**** The records
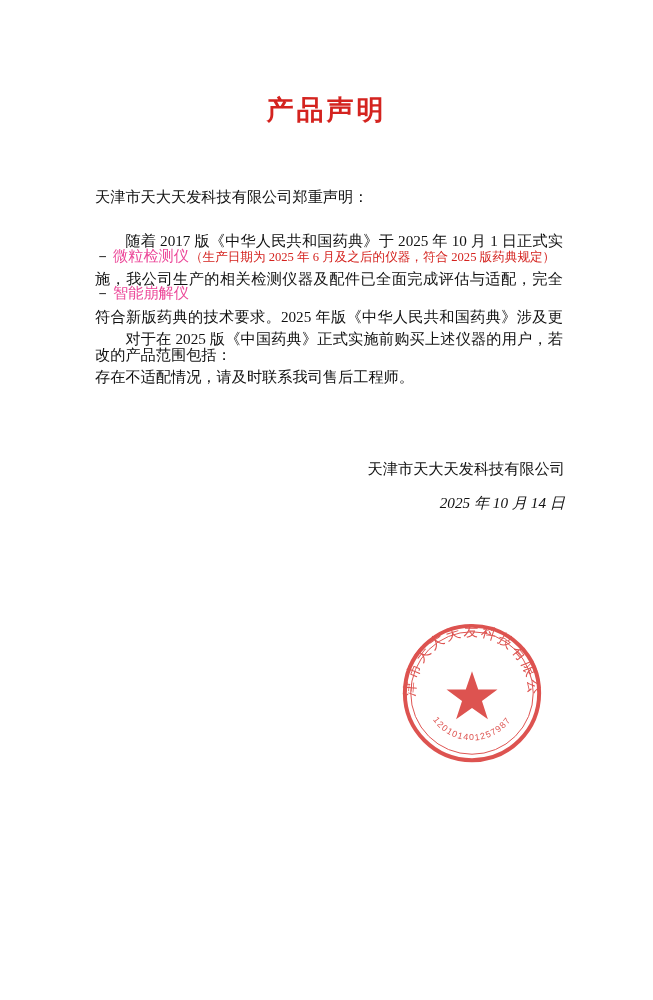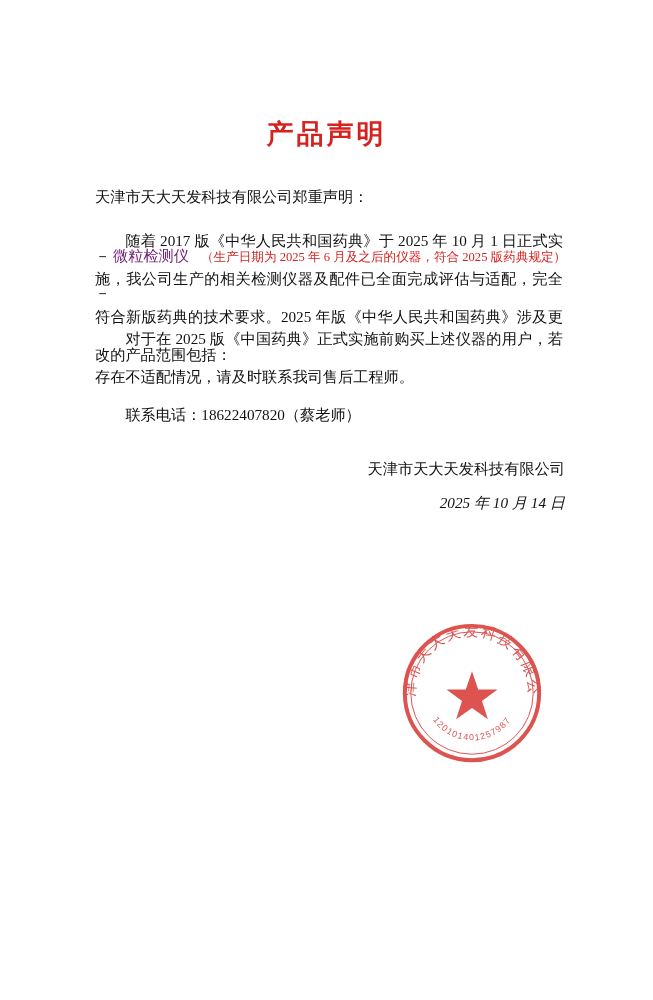--- a/index.html
+++ b/index.html
@@ -24,7 +24,7 @@
 
   .doc-title {
     position: absolute;
-    top: 116px;
+    top: 92px;
     left: 0;
     width: 100%;
     text-align: center;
********
### The problem
Nothing but an exact repeat of the records, pictures excluded, belongs in the answer.

### Exercise result
--- a/index.html
+++ b/index.html
@@ -24,7 +24,7 @@
 
   .doc-title {
     position: absolute;
-    top: 116px;
+    top: 92px;
     left: 0;
     width: 100%;
     text-align: center;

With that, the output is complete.